▶ _Work item_
Transcribe the data below verbatim from the line with "M 363,659 L" to the line with "840,116 L 843,4". Include both of those lines.

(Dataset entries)
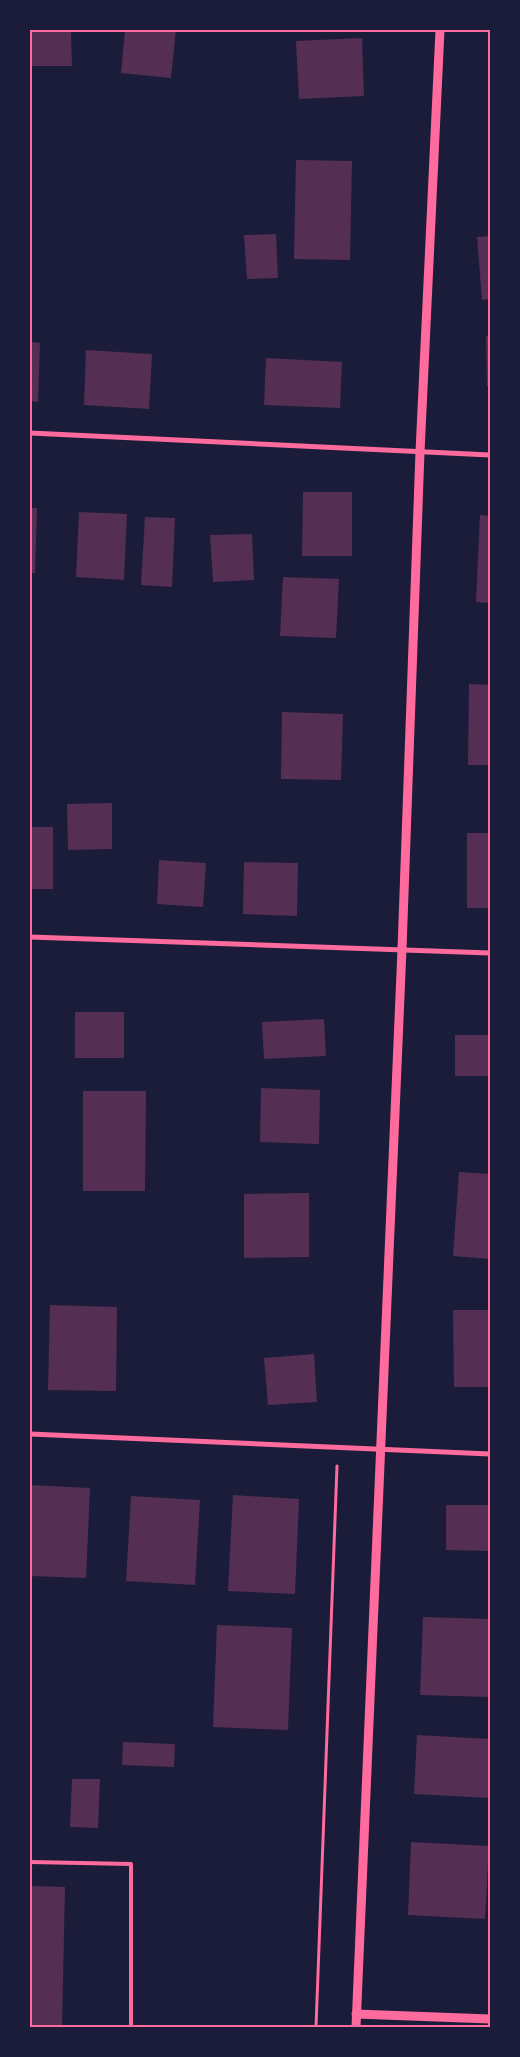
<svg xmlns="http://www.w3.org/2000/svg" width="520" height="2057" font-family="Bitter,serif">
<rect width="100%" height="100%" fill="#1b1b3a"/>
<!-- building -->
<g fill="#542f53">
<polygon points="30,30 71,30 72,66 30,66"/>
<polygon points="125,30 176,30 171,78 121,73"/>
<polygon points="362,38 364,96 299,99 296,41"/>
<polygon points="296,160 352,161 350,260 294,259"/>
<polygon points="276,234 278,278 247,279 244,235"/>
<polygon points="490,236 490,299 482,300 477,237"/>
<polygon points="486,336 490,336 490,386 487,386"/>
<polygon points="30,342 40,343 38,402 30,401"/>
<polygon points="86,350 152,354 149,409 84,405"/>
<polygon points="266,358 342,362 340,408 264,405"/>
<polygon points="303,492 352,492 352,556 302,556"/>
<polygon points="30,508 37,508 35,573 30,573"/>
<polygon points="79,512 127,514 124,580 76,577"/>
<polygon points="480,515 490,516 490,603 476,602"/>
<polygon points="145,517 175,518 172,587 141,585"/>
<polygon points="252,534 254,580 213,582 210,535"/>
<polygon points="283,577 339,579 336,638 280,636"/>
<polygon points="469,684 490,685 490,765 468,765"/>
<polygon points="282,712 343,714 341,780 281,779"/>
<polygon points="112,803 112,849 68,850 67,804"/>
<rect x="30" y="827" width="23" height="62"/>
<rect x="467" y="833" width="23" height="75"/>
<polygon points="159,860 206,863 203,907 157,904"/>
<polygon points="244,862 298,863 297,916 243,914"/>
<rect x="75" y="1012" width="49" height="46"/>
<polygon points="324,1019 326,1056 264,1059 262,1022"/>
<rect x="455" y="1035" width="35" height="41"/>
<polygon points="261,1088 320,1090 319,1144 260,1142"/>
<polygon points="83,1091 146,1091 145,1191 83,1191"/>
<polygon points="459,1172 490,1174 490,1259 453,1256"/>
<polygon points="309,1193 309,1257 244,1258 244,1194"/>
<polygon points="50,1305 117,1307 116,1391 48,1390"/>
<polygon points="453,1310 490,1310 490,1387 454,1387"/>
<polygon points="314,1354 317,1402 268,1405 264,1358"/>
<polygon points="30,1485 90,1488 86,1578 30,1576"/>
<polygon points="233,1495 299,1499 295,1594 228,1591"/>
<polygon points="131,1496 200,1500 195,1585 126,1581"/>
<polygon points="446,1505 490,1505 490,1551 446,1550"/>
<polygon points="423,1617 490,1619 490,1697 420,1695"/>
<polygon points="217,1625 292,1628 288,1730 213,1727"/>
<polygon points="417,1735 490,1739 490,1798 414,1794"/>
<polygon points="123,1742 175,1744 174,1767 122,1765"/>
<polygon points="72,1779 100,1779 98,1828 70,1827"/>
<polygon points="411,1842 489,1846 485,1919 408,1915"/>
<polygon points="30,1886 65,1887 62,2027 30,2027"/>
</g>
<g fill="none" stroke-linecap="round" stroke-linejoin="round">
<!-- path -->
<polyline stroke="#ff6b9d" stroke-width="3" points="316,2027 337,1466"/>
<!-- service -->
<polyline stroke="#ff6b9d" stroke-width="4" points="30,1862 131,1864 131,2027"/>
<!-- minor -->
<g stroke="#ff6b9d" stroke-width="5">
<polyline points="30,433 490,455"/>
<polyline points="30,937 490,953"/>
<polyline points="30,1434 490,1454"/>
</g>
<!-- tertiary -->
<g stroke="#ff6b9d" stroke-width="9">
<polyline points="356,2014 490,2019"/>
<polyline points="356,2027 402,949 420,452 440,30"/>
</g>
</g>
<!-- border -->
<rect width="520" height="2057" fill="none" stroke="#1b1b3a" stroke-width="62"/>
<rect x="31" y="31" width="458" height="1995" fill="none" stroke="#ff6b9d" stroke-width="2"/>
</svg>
--
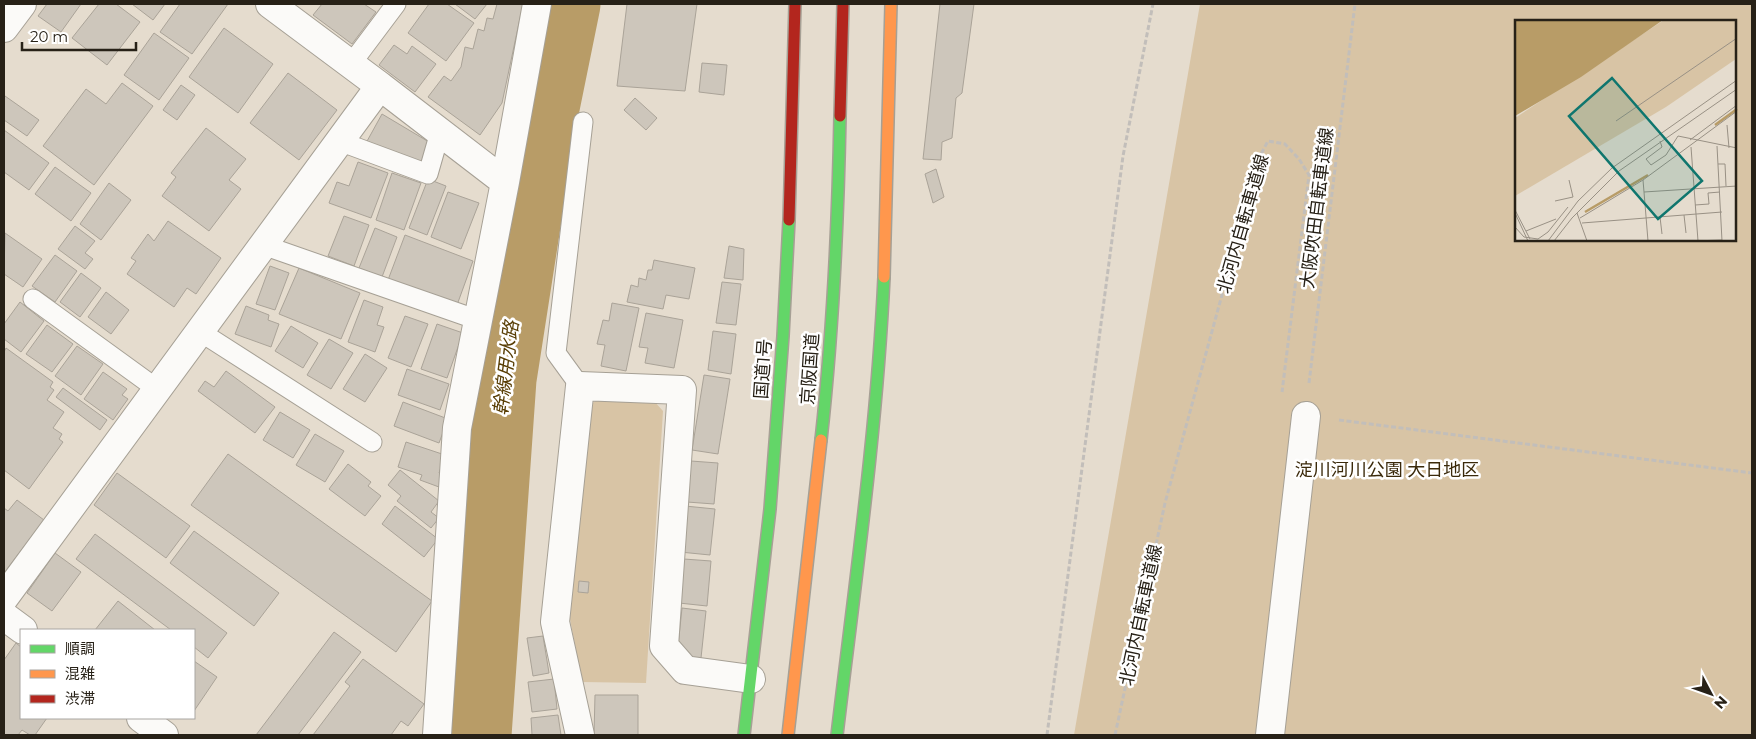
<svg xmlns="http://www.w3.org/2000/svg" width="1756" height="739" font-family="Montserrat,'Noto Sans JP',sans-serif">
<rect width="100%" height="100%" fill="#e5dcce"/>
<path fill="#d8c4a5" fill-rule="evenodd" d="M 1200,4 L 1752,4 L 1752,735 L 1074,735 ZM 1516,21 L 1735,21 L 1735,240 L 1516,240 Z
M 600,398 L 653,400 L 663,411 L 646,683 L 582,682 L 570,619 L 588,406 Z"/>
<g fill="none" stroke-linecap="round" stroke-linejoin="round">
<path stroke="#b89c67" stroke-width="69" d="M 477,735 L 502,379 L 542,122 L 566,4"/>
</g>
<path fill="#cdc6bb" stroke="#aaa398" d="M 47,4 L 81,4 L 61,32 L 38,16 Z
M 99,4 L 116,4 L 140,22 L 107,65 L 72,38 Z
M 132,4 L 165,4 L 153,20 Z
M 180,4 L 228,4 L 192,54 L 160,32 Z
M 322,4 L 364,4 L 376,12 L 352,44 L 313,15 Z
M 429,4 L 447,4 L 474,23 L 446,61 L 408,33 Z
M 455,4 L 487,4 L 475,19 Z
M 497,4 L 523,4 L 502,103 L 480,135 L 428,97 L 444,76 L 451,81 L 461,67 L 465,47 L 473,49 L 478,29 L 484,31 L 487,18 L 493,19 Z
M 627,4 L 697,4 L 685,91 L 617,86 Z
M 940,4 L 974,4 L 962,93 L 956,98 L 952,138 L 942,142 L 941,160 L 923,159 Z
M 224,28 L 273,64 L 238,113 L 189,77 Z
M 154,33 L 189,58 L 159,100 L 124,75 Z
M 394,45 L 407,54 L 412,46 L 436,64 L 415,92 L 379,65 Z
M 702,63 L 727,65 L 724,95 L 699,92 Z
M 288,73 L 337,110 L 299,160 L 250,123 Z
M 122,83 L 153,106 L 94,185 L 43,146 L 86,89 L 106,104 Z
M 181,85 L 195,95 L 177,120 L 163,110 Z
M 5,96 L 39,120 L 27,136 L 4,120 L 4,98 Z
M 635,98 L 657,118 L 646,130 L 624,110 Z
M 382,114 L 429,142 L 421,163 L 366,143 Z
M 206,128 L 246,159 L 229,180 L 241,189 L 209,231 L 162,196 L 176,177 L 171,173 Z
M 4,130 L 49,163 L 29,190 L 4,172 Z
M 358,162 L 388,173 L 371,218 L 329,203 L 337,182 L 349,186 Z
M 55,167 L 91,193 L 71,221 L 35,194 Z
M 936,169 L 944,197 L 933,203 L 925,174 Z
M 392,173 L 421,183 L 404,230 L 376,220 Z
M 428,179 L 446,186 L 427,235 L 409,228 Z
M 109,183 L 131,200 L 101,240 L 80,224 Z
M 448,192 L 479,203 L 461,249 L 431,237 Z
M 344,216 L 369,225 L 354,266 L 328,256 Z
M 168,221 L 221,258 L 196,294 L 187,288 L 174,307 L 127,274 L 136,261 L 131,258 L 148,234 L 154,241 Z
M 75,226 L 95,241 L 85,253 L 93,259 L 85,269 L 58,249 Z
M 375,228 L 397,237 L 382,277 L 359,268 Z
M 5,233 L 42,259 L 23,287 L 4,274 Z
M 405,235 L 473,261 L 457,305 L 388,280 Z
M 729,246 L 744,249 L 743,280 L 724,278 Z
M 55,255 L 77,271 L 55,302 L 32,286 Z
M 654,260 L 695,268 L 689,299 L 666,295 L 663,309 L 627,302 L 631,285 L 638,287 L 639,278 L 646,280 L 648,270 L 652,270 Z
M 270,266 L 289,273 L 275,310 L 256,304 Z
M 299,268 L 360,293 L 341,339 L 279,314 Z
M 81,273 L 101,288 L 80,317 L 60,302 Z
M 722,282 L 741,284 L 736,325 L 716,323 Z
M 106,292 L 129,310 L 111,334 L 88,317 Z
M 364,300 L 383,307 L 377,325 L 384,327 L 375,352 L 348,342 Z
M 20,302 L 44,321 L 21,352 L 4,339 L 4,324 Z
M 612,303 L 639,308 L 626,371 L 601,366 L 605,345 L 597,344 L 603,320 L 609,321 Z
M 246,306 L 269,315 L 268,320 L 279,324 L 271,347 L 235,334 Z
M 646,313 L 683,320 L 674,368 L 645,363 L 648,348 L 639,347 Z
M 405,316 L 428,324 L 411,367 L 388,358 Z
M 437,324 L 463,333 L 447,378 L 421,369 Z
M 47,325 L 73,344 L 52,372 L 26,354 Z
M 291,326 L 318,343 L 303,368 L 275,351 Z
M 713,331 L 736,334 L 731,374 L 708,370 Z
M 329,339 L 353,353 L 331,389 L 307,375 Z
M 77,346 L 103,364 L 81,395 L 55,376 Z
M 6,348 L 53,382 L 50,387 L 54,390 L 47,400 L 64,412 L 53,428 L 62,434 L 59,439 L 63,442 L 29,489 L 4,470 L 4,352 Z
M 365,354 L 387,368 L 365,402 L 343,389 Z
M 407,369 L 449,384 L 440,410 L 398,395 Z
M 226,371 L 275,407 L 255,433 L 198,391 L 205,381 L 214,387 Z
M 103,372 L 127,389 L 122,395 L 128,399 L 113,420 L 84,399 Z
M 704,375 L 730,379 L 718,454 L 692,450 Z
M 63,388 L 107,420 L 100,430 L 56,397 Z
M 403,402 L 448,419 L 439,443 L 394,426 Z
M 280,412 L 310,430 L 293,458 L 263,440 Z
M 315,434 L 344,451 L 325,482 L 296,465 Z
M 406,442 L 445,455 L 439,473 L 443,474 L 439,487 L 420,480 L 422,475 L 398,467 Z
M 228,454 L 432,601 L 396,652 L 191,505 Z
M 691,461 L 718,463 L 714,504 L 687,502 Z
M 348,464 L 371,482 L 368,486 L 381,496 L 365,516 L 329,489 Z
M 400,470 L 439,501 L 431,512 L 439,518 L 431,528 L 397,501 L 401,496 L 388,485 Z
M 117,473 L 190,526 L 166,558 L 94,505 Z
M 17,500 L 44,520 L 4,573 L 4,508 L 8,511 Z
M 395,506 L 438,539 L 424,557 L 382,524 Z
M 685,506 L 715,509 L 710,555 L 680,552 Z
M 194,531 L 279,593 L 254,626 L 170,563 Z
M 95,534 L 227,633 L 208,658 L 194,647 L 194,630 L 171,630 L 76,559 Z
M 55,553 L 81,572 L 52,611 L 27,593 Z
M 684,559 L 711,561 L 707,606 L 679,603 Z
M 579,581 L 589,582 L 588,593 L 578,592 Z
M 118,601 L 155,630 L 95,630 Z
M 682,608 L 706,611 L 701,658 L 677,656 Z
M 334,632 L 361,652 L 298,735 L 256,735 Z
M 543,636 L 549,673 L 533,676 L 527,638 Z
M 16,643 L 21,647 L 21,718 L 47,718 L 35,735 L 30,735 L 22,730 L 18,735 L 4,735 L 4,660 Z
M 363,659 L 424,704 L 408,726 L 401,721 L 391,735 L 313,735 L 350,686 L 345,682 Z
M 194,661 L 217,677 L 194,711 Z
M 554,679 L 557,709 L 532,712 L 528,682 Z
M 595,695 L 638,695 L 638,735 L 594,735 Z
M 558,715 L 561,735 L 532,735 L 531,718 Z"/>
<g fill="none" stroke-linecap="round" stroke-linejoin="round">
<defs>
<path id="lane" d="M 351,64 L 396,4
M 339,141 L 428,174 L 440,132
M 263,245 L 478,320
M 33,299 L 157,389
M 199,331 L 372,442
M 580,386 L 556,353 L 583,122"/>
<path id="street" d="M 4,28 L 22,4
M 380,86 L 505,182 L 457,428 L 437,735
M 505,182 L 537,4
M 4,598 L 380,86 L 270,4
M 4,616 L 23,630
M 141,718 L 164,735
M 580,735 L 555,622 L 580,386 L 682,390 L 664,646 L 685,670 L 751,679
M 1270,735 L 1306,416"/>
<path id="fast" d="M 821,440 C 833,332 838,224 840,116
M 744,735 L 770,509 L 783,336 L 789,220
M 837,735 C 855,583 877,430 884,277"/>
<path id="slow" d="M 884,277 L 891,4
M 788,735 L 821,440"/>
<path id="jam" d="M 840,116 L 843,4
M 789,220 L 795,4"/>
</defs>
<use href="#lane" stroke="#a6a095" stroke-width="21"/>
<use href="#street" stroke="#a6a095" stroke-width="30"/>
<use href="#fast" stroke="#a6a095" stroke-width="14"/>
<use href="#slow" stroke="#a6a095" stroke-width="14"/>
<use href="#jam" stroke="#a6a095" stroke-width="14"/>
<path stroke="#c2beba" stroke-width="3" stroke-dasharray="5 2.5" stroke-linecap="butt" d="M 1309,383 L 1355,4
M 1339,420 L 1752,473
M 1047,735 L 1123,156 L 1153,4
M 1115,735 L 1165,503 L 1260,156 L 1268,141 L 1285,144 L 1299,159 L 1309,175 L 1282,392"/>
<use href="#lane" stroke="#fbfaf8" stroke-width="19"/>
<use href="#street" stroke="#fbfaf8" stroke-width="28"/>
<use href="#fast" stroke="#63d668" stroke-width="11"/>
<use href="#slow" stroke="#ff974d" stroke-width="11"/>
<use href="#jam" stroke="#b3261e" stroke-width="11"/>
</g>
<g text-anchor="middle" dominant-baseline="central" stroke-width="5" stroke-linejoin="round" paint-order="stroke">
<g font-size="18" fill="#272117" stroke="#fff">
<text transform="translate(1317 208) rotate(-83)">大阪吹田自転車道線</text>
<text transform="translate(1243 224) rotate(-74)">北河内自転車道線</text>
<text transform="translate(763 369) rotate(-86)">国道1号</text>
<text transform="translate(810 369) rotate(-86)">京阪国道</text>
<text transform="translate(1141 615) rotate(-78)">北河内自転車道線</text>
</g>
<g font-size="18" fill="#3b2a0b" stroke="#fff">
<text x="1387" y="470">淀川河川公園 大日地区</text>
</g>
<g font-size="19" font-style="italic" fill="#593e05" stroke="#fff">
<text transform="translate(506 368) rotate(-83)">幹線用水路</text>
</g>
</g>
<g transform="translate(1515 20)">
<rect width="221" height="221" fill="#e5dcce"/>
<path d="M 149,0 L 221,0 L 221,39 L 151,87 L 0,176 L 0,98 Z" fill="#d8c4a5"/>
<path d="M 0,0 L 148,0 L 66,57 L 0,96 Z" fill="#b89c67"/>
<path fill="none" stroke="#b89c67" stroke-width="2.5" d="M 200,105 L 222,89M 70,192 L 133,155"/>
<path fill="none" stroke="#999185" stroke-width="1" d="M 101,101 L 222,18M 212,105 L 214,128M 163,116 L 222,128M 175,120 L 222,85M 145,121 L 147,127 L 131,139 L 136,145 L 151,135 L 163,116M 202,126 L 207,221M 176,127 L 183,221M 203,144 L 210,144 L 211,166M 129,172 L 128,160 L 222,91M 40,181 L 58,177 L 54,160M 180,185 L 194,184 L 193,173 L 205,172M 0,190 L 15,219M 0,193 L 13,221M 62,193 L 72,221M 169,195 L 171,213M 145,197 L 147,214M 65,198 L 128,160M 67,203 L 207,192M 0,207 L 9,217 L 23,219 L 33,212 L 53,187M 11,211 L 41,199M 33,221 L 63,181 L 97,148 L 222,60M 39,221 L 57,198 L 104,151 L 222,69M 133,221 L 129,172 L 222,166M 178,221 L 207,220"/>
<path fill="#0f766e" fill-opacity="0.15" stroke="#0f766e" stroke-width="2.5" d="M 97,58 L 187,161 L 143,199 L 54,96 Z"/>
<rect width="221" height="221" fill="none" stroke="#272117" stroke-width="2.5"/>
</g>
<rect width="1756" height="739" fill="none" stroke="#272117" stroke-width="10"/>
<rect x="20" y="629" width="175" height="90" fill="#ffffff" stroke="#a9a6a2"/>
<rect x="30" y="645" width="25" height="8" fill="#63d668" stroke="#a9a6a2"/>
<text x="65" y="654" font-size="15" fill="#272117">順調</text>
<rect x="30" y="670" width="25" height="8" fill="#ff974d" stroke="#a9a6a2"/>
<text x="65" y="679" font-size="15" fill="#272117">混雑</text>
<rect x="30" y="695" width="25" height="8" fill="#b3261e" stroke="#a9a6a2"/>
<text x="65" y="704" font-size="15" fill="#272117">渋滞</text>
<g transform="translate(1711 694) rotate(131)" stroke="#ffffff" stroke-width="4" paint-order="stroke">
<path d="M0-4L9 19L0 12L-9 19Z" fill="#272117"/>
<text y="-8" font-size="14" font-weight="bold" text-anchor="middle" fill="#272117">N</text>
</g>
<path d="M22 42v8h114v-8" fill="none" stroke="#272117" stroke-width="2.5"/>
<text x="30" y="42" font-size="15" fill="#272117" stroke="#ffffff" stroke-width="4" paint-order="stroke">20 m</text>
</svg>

▶ _Solution for this task_
M 363,659 L 424,704 L 408,726 L 401,721 L 391,735 L 313,735 L 350,686 L 345,682 Z
M 194,661 L 217,677 L 194,711 Z
M 554,679 L 557,709 L 532,712 L 528,682 Z
M 595,695 L 638,695 L 638,735 L 594,735 Z
M 558,715 L 561,735 L 532,735 L 531,718 Z"/>
<g fill="none" stroke-linecap="round" stroke-linejoin="round">
<defs>
<path id="lane" d="M 351,64 L 396,4
M 339,141 L 428,174 L 440,132
M 263,245 L 478,320
M 33,299 L 157,389
M 199,331 L 372,442
M 580,386 L 556,353 L 583,122"/>
<path id="street" d="M 4,28 L 22,4
M 380,86 L 505,182 L 457,428 L 437,735
M 505,182 L 537,4
M 4,598 L 380,86 L 270,4
M 4,616 L 23,630
M 141,718 L 164,735
M 580,735 L 555,622 L 580,386 L 682,390 L 664,646 L 685,670 L 751,679
M 1270,735 L 1306,416"/>
<path id="fast" d="M 821,440 C 833,332 838,224 840,116
M 744,735 L 770,509 L 783,336 L 789,220
M 837,735 C 855,583 877,430 884,277"/>
<path id="slow" d="M 884,277 L 891,4
M 788,735 L 821,440"/>
<path id="jam" d="M 840,116 L 843,4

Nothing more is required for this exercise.